Being a student in Lambda, a fast-paced computer programming Bootcamp, we finalize our learning with a month-long project. Where everyone placed on a team has been through all our core units and has now been tasked with a real-world problem to solve on a cross-functional team comprised of DS and WEB students.
We worked with the non-profit organization Human Rights First. An independent advocacy and action organization that takes on the task of holding the United States accountable to its ideals. They focus on putting pressure on the U.S government and private companies to respect human rights and the rule of the law. Specifically, one area of work they are developing is a way to visually display incidences of police violence within the United States. This not only helps create a place where knowledge can be found for people who need it most such as journalists but it also creates a resource to help understand the trends of police violence and where they might be.
To accomplish solving these crucial issues our team inherited a legacy project that directly looked to solve this problem and help Human Rights First. Our product was to improve a landing page that displayed a map of the United States that showed pinpoints of incidences of police violence. With Zoom in capabilities, we were able to see links to articles of incidences.
Upon starting this project collectively as a team we wanted to try and make the best product possible because we knew how important this problem is and how much it helps Human Rights First that we move forward on this task.
The planning phases of a project is easily the most crucial part. We took time to create user stories and were committed to a high level of breaking down tasks to make sure we started this project off right. In creating user stories as a team they needed to be done in the scope of the user. Focused on specific features a user would want to have with this product. We took what we knew about the product and what our stakeholder had told us of his vision for the product to help drive our thought process. We also used this time to explore the deployed product to assess what we thought was working and not working. This also contributed to our user stories.
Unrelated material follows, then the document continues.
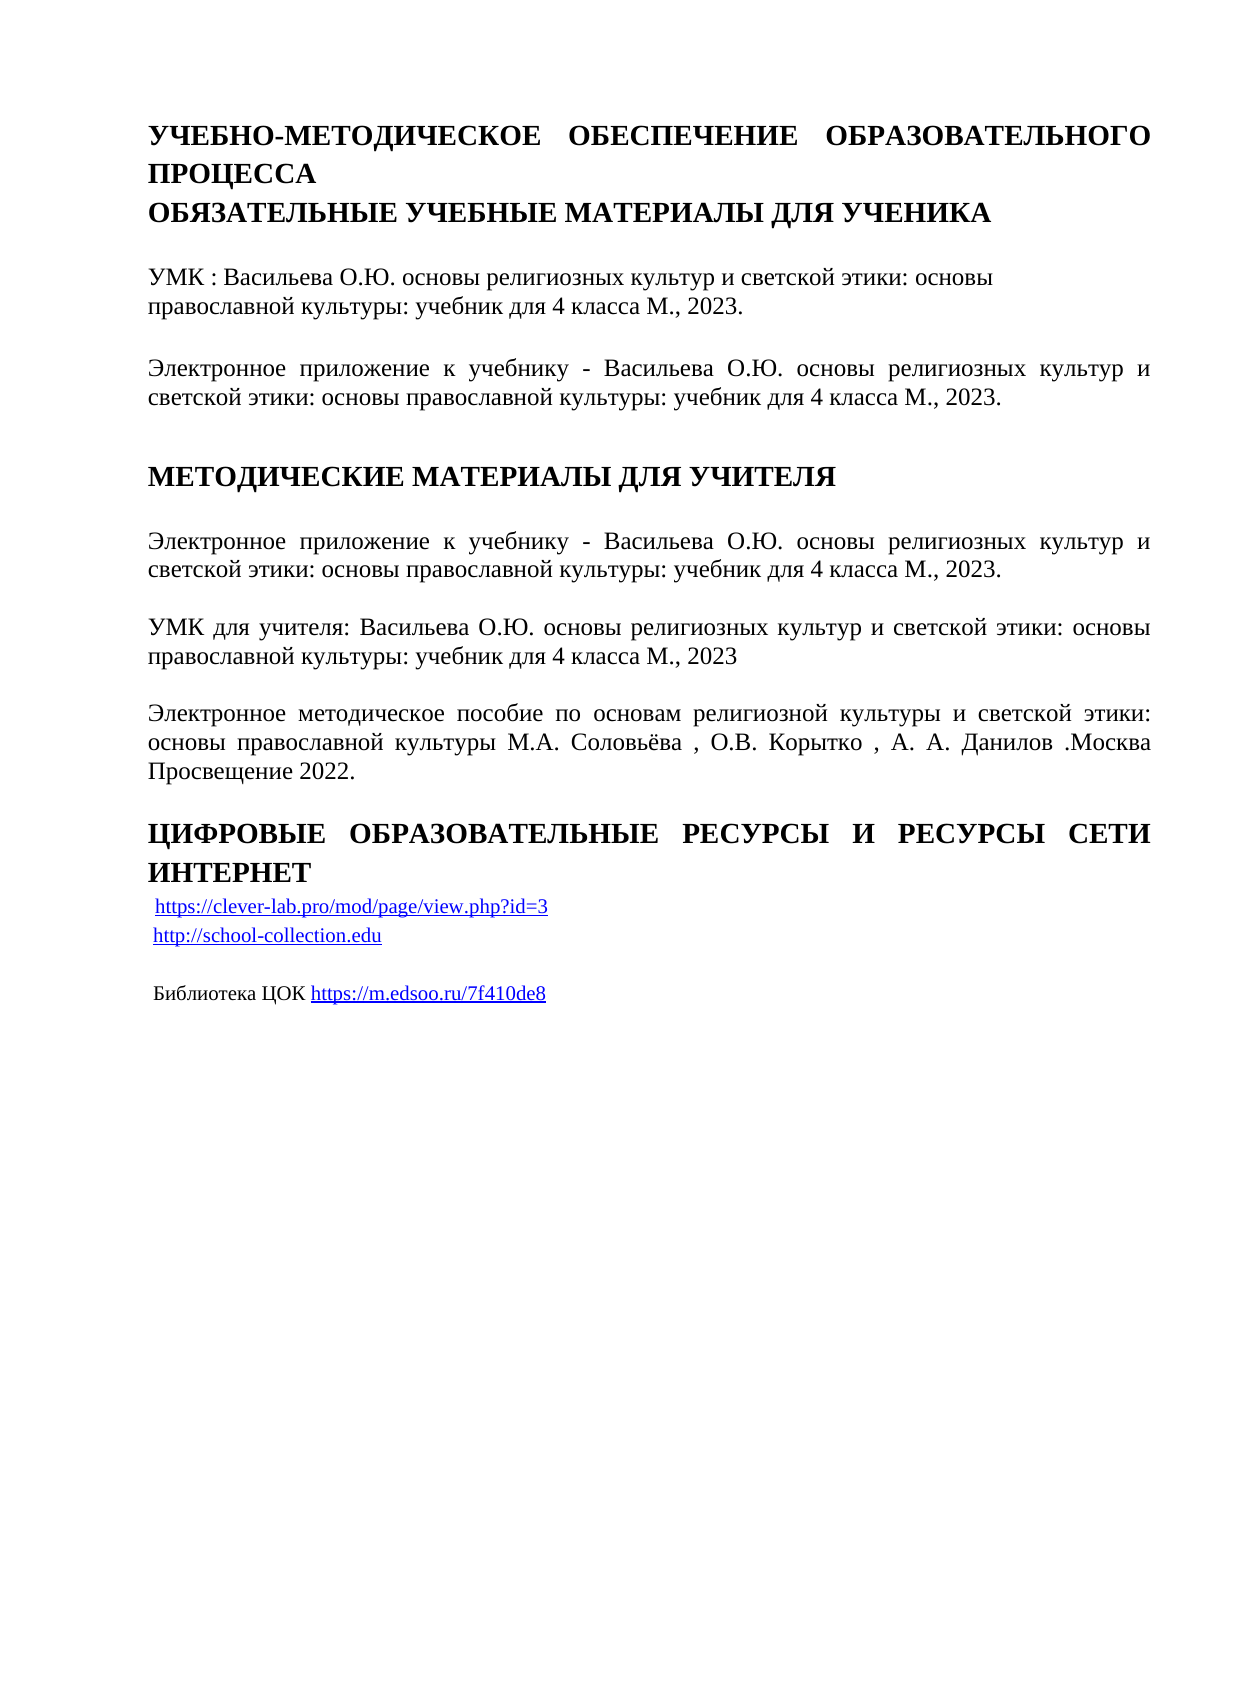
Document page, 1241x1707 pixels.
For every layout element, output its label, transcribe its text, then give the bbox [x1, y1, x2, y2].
Looking at the Trello card above this shows a pivotal piece of the project I contributed to. When looking through the deployed site we discovered that many of the incidences on the map would show a large number of incidences clustered together, but upon zooming in this number would disappear and we would be left with 1 incident. We had a hunch that this might be due to duplicate data being sourced and this was determined later to be true.
The Speed Bumps
Every project is subject to challenges that you have to face as a team and individually. Each challenge our team faced and I faced by myself allowed for growth and a better understanding of our product and codebase. I think the biggest struggle our team faced collectively was really understanding what our code based was doing. Being given legacy code with not much other than a Readme to guide your way can be intimidating. Each of us took most of our first week on this project to understand each file and what it was doing.
During this project, I worked as the back-end developer and while looking through my repo, I discovered a couple of key challenges about the project.
- There was a lot of dead code
- This repo was not hooked up to a DS API or connected to the front end
Dead code in a project is a problem because when other developers continue on the work you have done it can lead to things appearing to be working when they are not. This is precisely how I discovered this problem. When exploring all the endpoints that were in the repo I noticed a whole section wasn’t working. Additionally, the routes and models were not hooked up to a schema. This whole process of trying to make this work took almost two days, without success. There came a time to meet with our team lead and it was discovered these files weren’t even needed as this feature was not apart of the project anymore. I had to delete 4 files of dead code. Deleting that gave the project cohesion moving forward, because future developers would not try to get broken/not used code working.
When looking through the repo it was also discovered that nothing was hooked up. There was a bunch of seed data that even if it was hooked up would be inaccurate because it had a large amount of duplicate data. This is a problem because it can weaken the credibility of our map. Specifically, on the deployed site, we saw the Portland, OR area with 400+ incidences but this is due to duplicate data when there was actually only a handful of reported incidences there.
This problem was solved by fixing our /fetchfromds endpoint to fetch data from our DS API and create new incidences in our back-end database.
Due to this change, it allowed for this end-point /showallincidents to become functional. After this change was made our back-end was able to be deployed and we finally were able to give an endpoint to our front-end team so they would display relevant data to the user.
As we end 4 short weeks, we reached the end of our time with this project. As a team, we were proud of the strides we made knowing as more teams work on this project we helped move it that much closer to the end goal. Currently, we accomplished the biggest task of hooking up our front-end to fetch data from the back-end and DS team. This ensures that users are getting accurate information when viewing our map.
Looking forward as a team we discussed some future features of this project. Those were, using the prediction model the DS team created and the ability for a user to report an incidence of police violence on our site and see it represented on the map. Each of these has it’s own challenges. The main challenge we see with a self-report feature is there needs to be a monitoring system in place to verify the reports people create to remain a credible source for information.
During this process I have learned a lot about working in the face of ambiguity. For a lot of this project, we weren’t given a lot to go off of and we had to make some crucial decisions individually and as a team. The most important thing I learned is that it’s ok to be confused at first because it helps you find a clear way forward.